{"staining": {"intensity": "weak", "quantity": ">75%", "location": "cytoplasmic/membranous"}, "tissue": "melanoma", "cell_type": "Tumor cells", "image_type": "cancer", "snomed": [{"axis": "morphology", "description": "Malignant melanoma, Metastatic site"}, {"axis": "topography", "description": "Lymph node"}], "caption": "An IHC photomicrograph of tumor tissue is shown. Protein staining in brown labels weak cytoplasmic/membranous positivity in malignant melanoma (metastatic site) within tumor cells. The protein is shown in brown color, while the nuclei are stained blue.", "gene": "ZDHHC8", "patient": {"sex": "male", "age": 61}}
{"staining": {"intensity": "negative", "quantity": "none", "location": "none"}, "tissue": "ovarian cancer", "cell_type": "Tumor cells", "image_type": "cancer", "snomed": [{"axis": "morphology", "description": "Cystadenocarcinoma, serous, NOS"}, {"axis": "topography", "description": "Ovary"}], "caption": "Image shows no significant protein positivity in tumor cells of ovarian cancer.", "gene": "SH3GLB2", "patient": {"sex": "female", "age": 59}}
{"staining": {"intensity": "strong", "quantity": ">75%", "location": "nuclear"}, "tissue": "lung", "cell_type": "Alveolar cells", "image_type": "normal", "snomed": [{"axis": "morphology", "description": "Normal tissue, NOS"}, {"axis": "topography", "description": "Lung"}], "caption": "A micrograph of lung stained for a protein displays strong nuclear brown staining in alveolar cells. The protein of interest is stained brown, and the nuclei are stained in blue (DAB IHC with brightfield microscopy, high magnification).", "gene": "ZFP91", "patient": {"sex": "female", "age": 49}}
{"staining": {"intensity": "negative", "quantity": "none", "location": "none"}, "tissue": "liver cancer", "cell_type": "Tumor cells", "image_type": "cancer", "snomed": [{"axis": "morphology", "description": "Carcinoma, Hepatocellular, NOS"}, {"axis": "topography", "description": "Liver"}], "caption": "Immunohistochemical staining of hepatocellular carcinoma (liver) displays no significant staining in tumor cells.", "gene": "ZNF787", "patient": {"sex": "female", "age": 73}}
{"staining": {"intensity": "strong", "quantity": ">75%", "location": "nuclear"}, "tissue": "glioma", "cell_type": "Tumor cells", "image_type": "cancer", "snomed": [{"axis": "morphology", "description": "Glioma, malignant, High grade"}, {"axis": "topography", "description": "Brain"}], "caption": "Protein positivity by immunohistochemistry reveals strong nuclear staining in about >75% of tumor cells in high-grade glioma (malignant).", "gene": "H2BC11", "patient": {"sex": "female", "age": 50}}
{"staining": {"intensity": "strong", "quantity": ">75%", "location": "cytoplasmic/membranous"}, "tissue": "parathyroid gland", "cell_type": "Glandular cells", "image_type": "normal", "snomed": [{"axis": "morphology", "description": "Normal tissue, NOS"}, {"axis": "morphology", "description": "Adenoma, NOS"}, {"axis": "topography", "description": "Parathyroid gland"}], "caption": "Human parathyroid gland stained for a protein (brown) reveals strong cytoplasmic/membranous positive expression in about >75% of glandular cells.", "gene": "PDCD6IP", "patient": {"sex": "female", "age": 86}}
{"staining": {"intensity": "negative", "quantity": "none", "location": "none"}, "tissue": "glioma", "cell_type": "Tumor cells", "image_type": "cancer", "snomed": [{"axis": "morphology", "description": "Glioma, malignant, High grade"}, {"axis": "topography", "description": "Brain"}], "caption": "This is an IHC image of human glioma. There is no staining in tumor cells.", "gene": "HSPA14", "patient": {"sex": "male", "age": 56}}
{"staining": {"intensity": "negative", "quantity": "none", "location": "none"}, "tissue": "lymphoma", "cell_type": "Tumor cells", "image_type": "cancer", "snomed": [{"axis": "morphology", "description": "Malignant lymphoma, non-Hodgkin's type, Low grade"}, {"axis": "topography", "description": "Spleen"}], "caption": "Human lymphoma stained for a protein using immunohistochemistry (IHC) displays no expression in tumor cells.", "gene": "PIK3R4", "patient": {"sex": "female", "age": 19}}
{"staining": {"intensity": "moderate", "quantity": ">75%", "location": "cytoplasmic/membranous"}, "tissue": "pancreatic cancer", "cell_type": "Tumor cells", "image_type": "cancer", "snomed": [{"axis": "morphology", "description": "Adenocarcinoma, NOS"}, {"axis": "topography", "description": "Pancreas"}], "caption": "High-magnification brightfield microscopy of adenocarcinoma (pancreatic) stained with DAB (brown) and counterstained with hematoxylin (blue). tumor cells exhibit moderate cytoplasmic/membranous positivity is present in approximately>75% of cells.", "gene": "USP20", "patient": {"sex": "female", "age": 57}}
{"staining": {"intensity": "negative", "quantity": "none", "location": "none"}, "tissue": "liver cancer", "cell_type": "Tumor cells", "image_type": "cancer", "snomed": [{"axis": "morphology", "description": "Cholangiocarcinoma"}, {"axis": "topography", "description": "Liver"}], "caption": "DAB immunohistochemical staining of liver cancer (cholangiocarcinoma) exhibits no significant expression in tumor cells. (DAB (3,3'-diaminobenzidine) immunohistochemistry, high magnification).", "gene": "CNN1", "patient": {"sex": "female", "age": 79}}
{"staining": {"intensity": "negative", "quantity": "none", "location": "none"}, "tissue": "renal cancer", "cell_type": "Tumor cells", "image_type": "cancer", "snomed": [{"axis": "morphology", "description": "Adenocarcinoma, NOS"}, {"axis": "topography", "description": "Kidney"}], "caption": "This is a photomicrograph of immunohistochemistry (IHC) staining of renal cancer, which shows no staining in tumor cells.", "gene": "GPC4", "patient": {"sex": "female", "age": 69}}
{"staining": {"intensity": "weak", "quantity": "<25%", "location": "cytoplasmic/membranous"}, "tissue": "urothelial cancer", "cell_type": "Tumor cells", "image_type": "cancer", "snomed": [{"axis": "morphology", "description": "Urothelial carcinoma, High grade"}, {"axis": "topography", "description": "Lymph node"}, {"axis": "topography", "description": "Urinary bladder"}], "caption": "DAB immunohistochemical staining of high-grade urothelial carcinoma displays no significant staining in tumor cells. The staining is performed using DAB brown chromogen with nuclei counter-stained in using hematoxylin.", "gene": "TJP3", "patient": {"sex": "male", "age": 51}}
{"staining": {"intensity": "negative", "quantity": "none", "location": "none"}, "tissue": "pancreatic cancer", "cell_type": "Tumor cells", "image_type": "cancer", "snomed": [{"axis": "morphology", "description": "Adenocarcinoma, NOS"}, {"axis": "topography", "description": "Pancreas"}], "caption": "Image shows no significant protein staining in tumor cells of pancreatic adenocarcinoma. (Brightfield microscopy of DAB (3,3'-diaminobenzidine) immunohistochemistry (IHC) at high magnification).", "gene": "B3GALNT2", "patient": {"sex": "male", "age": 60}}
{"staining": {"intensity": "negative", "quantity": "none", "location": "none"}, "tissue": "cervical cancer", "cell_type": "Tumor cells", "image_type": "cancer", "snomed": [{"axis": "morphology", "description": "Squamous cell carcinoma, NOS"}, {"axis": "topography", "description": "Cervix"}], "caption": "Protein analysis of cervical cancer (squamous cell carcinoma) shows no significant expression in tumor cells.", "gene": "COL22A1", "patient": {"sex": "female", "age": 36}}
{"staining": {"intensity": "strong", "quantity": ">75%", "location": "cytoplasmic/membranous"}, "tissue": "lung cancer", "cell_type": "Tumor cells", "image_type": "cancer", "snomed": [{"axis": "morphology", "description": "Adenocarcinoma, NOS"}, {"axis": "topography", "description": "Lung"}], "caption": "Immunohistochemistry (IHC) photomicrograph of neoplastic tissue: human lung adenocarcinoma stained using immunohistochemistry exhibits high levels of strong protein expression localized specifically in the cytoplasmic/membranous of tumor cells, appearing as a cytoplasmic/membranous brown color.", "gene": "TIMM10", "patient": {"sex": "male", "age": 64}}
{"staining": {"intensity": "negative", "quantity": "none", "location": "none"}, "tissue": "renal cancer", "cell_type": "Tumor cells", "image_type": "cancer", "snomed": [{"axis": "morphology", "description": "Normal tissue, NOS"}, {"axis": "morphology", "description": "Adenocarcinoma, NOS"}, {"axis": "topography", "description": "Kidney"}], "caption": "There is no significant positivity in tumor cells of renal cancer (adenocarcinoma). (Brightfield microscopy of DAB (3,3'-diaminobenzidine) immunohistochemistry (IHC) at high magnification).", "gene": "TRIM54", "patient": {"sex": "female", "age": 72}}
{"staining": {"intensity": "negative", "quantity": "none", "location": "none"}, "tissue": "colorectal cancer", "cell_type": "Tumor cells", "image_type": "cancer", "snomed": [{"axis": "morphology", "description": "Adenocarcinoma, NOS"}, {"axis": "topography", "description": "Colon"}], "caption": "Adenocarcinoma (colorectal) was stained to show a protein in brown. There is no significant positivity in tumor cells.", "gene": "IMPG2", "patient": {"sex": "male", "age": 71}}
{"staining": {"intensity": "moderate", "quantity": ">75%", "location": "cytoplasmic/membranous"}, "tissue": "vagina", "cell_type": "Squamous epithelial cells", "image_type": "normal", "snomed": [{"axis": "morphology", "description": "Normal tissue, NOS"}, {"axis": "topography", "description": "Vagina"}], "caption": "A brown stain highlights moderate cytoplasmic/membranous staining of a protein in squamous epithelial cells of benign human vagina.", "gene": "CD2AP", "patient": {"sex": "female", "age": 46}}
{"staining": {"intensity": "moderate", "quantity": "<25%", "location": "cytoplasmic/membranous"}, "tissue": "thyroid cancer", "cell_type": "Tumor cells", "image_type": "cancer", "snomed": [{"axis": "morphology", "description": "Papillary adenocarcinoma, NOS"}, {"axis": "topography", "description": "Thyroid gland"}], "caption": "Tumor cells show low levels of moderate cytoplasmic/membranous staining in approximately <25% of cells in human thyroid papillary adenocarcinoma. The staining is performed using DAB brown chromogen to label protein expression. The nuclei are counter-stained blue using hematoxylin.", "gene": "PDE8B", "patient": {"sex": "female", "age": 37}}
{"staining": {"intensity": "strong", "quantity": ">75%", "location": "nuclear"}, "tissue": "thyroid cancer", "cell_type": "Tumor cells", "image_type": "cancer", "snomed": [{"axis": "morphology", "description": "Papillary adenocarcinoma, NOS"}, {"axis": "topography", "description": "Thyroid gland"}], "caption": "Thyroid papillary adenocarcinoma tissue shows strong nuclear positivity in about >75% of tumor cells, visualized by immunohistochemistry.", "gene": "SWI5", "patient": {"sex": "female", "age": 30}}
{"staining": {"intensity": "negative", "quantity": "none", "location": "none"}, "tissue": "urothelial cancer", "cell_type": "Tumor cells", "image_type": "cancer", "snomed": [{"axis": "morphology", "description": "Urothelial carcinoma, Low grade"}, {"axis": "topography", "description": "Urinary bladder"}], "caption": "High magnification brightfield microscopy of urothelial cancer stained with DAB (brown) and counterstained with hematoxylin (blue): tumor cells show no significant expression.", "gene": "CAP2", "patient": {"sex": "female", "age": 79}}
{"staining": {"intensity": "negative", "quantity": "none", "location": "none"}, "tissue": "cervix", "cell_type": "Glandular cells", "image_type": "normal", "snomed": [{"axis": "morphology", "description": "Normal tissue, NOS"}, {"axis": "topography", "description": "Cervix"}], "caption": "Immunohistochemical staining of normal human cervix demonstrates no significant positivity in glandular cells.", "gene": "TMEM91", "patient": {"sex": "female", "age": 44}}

▬▬▬▬▬▬▬▬▬▬

Activity
Word for word, quote the lines of the material from the first line through the line with "micrograph of lung", both ends included.

Response
{"staining": {"intensity": "weak", "quantity": ">75%", "location": "cytoplasmic/membranous"}, "tissue": "melanoma", "cell_type": "Tumor cells", "image_type": "cancer", "snomed": [{"axis": "morphology", "description": "Malignant melanoma, Metastatic site"}, {"axis": "topography", "description": "Lymph node"}], "caption": "An IHC photomicrograph of tumor tissue is shown. Protein staining in brown labels weak cytoplasmic/membranous positivity in malignant melanoma (metastatic site) within tumor cells. The protein is shown in brown color, while the nuclei are stained blue.", "gene": "ZDHHC8", "patient": {"sex": "male", "age": 61}}
{"staining": {"intensity": "negative", "quantity": "none", "location": "none"}, "tissue": "ovarian cancer", "cell_type": "Tumor cells", "image_type": "cancer", "snomed": [{"axis": "morphology", "description": "Cystadenocarcinoma, serous, NOS"}, {"axis": "topography", "description": "Ovary"}], "caption": "Image shows no significant protein positivity in tumor cells of ovarian cancer.", "gene": "SH3GLB2", "patient": {"sex": "female", "age": 59}}
{"staining": {"intensity": "strong", "quantity": ">75%", "location": "nuclear"}, "tissue": "lung", "cell_type": "Alveolar cells", "image_type": "normal", "snomed": [{"axis": "morphology", "description": "Normal tissue, NOS"}, {"axis": "topography", "description": "Lung"}], "caption": "A micrograph of lung stained for a protein displays strong nuclear brown staining in alveolar cells. The protein of interest is stained brown, and the nuclei are stained in blue (DAB IHC with brightfield microscopy, high magnification).", "gene": "ZFP91", "patient": {"sex": "female", "age": 49}}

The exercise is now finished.